I believe pain has a way of awakening us to deeper truths about our family, our world, and ourselves if we can learn to stay with our inability to process toxic emotions: hate, rage, disgust, and shame, which have driven us to sacrificed people, animals, and symbolically spit on goats and run them over cliffs.
If we project our pain, we project rage, hate, disgust, and shame onto and into others. Without owning our own pain, we simply create more of it. When we scream at each other we temporarily release these intense feelings, and if we haven’t dealt with them, they begin to build again until there is another crescendo in a week or two. When we use the verbal club and we are screaming at the top of our lungs, we communicate these four words: “I don’t love you!”
We all get frustrated, at times reactive, and in moments conflicted with our thoughts, feelings, and emotions. It’s part of our collective human dysfunction. We project these emotions onto other people, other nations, other races, and conveniently deny our own shadows. Verbal violence always precedes physical violence.

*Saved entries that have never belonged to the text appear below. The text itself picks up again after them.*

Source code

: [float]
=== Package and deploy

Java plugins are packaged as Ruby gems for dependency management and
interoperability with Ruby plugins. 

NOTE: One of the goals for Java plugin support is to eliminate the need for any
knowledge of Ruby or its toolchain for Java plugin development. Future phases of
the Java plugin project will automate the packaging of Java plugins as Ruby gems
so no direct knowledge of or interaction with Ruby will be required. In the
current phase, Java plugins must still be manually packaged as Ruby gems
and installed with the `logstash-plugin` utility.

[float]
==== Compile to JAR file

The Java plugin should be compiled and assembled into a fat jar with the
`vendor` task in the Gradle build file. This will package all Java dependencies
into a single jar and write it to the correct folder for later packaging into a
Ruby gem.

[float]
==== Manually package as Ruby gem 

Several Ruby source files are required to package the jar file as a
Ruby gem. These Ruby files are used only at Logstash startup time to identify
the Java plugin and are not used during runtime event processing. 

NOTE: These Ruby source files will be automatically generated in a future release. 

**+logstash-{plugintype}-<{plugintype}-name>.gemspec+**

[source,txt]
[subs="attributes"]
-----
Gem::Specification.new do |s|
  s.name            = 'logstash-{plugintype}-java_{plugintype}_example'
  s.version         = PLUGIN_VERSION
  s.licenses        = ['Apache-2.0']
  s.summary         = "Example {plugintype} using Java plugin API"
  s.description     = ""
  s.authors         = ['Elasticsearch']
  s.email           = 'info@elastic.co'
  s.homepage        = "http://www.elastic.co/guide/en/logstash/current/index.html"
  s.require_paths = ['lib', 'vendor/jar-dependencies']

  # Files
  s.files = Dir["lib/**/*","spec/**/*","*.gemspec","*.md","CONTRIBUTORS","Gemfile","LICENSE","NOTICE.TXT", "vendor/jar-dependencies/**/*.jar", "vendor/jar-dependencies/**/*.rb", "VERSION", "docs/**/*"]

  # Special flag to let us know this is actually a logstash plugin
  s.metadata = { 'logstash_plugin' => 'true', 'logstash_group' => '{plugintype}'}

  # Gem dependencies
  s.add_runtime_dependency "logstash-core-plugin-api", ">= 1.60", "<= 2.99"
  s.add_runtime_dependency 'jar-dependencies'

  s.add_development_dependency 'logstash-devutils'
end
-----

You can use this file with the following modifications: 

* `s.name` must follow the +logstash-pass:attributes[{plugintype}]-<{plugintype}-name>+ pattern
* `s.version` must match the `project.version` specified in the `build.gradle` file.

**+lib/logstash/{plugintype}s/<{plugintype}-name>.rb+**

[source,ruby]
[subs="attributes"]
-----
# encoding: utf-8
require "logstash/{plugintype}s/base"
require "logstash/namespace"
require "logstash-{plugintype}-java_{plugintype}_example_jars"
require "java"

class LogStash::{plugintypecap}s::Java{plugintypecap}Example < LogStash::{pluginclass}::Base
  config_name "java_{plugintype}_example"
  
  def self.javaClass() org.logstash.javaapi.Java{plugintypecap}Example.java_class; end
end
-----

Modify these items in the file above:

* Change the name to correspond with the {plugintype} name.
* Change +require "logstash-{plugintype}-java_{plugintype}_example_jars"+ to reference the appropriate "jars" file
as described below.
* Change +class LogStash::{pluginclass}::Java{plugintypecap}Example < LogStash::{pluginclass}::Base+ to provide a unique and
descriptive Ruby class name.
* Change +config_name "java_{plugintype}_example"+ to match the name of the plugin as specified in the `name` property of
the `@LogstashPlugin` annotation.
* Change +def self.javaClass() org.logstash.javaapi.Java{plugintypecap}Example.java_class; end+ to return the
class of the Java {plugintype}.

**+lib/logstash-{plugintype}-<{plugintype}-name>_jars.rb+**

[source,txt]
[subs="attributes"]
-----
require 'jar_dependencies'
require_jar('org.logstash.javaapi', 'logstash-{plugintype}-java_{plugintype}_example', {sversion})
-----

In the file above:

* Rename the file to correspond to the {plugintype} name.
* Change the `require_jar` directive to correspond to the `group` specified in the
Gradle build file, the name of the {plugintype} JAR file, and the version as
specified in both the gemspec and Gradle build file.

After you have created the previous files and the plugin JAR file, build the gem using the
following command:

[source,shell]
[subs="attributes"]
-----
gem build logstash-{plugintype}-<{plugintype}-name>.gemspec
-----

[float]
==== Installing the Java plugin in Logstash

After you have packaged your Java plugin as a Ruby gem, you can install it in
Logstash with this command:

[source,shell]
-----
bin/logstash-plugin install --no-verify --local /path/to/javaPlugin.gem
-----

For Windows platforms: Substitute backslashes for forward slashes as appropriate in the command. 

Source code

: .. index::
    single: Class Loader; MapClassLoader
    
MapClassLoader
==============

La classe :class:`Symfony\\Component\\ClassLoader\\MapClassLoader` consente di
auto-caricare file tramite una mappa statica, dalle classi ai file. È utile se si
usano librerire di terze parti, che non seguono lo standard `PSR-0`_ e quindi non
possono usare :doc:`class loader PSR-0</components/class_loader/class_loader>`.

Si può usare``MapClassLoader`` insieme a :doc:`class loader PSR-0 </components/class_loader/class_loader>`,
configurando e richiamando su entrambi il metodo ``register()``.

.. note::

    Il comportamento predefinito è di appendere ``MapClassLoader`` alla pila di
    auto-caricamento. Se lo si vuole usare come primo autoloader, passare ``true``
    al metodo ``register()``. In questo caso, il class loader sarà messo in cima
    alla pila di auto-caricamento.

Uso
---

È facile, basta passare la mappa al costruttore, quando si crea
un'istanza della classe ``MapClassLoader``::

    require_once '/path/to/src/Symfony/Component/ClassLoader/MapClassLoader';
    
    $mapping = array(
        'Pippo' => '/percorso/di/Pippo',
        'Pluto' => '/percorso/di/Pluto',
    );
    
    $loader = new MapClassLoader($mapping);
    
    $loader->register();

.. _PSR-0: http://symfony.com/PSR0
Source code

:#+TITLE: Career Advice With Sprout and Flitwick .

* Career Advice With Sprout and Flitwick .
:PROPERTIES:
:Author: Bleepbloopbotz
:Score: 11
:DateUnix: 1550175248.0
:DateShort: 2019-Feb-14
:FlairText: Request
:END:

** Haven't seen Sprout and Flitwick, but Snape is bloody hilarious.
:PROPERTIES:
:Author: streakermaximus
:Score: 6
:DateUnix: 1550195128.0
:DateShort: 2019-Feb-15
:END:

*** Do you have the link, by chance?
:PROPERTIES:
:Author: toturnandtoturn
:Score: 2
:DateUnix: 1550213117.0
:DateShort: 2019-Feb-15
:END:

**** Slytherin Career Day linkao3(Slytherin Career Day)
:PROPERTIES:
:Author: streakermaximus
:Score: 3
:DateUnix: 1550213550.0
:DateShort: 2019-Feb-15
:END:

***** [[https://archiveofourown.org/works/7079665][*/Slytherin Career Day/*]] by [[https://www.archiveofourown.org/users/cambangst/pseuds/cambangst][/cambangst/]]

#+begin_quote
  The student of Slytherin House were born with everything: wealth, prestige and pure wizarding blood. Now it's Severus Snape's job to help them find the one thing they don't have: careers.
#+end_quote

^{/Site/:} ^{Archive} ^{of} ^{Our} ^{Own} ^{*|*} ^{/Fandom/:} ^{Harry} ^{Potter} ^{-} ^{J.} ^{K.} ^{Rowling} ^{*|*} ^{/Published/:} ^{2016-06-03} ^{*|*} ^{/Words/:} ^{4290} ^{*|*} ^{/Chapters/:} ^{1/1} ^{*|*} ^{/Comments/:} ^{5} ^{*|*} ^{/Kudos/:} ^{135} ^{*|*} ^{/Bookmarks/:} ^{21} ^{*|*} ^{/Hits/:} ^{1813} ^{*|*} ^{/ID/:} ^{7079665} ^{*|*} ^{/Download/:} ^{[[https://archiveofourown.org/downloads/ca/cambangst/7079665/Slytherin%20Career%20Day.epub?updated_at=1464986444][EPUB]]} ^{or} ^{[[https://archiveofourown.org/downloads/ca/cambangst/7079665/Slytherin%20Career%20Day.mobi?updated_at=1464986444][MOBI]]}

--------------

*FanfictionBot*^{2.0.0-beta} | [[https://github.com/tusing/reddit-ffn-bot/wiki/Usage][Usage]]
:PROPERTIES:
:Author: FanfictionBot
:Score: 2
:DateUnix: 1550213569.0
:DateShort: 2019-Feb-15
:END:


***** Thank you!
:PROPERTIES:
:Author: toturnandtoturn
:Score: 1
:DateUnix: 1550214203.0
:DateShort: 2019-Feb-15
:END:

It is the common denominator with actor Alec Baldwin; whose emotional hijacking was recorded on a phone message he left for his daughter and Seung-Hui Cho when he committed his massacre of rage, hate, disgust, and shame at Virginia Tech. The toxicity is contagious and may poison the minds of groups, tribes, clans, or nations and become embedded for generations, as it has in the Middle East.
No one is exempt from the collective human dysfunction. Not them. Not us. We are all infected with the same disease. We will either transmit our pain or it will transform us. Authentic faith in whatever shape, expression, culture, and form, forces us to face our shadows and to deal with our pain. We, and we alone, make sacred space profane. If we wouldn’t dream of being verbally violent at church, synagogue, or mosque, why would we think it would be ok to be that way at home, school, work, or the roadways?
How do we stop the madness? By seeing it for the insanity it is. Eckhart Tolle reminds us that we are the only species that murdered 100 million of our own kind in the last century. Individually, we choose whether or not to participate in the collective madness, our collective and individual dysfunction. We are called to a higher consciousness not to resort to the Darwinian default of verbal then physical clubbing.
This Father’s Day I’d like to issue a challenge to all Dads. Let us pledge to be peacemakers! Let us pledge to eliminate violence one hearth, one hope, and one heart at a time. We can no longer allow another human being to emotionally cannibalize another child or another human being. Find healthy ways to de-escalate, detach, and de-stress. Make yourself accountable to others. Target your home for transformation where love, peace, discipline, and nurture raise up children with confidence. Hate is not the opposite of love, for true love has no opposite, and creates no opposition. Make your voice a voice without violence!